Selain tumpeng, dalam arak-arakan ini para abdi dalem juga membawa membawa lampu ting (lentera).
Hingga kini, malam selikuran masih dijalankan. Namun, rute kirab diperpendek hanya sampai Masjid Agung saja.
Makna lampu ting dan tumpeng
Salah satu yang khas dari tradisi malam selikuran Keraton Surakarta ialah adanya lampu ting.
Lampu ini merupakan simbol dari obor yang dibawa para sahabat tatkala menjemput Nabi Muhammad SAW yang turun dari Jabal Nur seusai menerima wahyu.

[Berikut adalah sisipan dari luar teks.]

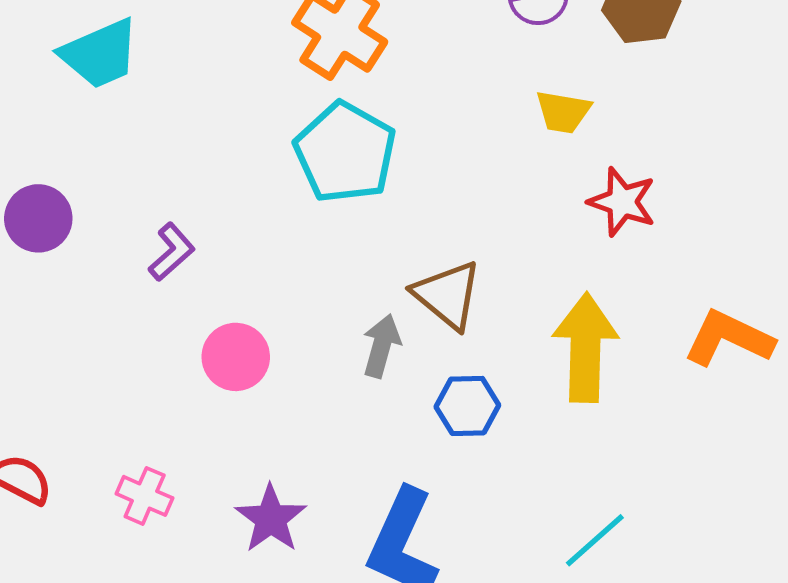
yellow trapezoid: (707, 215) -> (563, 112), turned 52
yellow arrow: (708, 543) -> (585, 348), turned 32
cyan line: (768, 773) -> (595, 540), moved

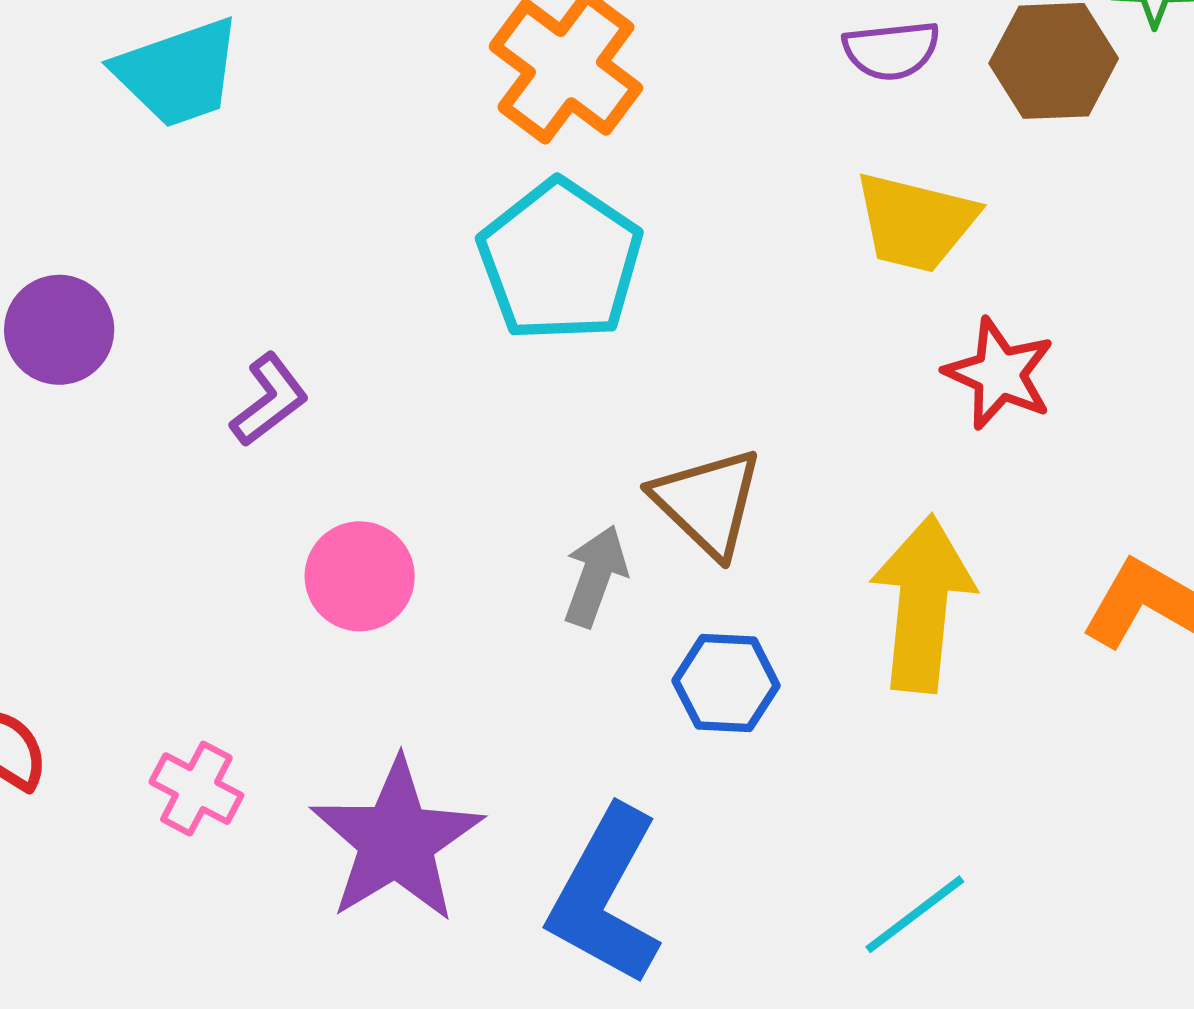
yellow trapezoid: (563, 112) -> (915, 222), size x1.4
purple star: (271, 519) -> (396, 840), size x1.5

Dalam malam selikuran, para abdi dalem juga membawa tumpeng berjumlah seribu.
Syamsul dan Siti menuliskan, jumlah tersebut melambangkan pahala setara seribu bulan, yakni pahala yang dijanjikan Tuhan kepada hamba-Nya yang ikhlas beribadah pada malam lailatul qadar.
Nasi tumpeng itu berisi nasi gurih berbentuk tumpeng kecil disertai kedelai hitam, cabai hijau, rambak, dan mentimun.
Saat kirab, nasi tumpeng dimasukkan ke dalam ancak cantoka atau jodang yang terbuat dari besi dan kuningan.
Puncak dari malam selikuran adalah pembagian nasi tumpeng.
Selepas pemuka agama mengucap doa, nasi tersebut dibagikan kepada para abdi dalem dan masyarakat.